The Colorado Court of Appeals issued its opinion in Burton v. Colorado Access on Thursday, August 13, 2015.
Employee Retirement Income Security Act of 1974—Process Service.
Burton was formerly employed by a company known as Colorado Access. Colorado Access sponsored the Colorado Access Long Term Disability Plan (plan), which was issued and administered by Unum Life Insurance Company of America (Unum). Burton sought benefits from Unum under the plan, and Unum paid her benefits for approximately two years before terminating them. Burton filed a complaint against the plan, claiming entitlement to additional benefits under the Employee Retirement Income Security Act of 1974 (ERISA). Instead of serving the complaint on the plan, she served the complaint on the Secretary of the U.S. Department of Labor. Burton sought a default judgment against the plan, which the district court entered but later set aside. The district court also entered summary judgment in favor of the plan.

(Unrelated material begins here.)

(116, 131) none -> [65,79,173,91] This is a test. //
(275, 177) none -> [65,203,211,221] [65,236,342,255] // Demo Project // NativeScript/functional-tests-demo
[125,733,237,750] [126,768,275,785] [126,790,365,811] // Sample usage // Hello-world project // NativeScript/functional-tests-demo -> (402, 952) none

On appeal, Burton argued that the trial court erred in finding that she did not properly serve the plan administrator when she served the Secretary of Labor. A party intending to sue a plan must serve the plan administrator where it is designated as the agent for service of process. It is only where the summary plan description designates neither the plan administrator nor some other person as the agent for service of process that service on the Secretary of Labor is allowed. Given that Colorado Access was the plan administrator, and the plan designated Colorado Access as its agent for service of process, Burton could not properly serve process on the plan by serving the Secretary of Labor under § 1132(d)(1) of ERISA. Therefore, the district court did not err in determining that Burton failed to properly serve the plan.

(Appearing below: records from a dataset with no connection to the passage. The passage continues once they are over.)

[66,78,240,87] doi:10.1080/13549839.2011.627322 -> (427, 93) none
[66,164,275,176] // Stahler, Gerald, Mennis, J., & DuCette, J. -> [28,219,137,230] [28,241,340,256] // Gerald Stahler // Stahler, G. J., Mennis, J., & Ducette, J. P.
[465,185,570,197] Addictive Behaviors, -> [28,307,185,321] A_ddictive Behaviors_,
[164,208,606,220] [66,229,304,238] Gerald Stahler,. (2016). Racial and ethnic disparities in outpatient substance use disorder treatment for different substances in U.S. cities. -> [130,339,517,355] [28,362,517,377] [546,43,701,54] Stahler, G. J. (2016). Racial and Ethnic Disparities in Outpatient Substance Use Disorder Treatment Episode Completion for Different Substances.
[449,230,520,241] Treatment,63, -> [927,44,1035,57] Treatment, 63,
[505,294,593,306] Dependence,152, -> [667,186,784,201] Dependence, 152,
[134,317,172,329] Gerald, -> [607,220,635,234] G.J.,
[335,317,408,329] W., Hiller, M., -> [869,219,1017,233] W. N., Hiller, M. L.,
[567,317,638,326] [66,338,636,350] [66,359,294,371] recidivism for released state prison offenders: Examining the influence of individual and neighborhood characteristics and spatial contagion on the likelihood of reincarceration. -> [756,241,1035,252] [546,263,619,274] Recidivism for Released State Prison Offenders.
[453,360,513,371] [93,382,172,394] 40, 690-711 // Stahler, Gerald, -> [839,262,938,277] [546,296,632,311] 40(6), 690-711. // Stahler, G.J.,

Burton also argued that the district court erred in entering summary judgment in favor of the plan. The only proper defendants in an ERISA claim to recover plan benefits are those entities that make eligibility or payment decisions or are obligated to pay benefits. In this case, Unum (the insurer) made all decisions regarding eligibility for and payment of benefits, and made all such decisions with respect to Burton. Further, only Unum was obligated to pay any benefits owed to Burton under the plan. Therefore, the plan was not a proper defendant as to Burton’s ERISA benefits claim, and the trial court properly entered summary judgment in the plan’s favor.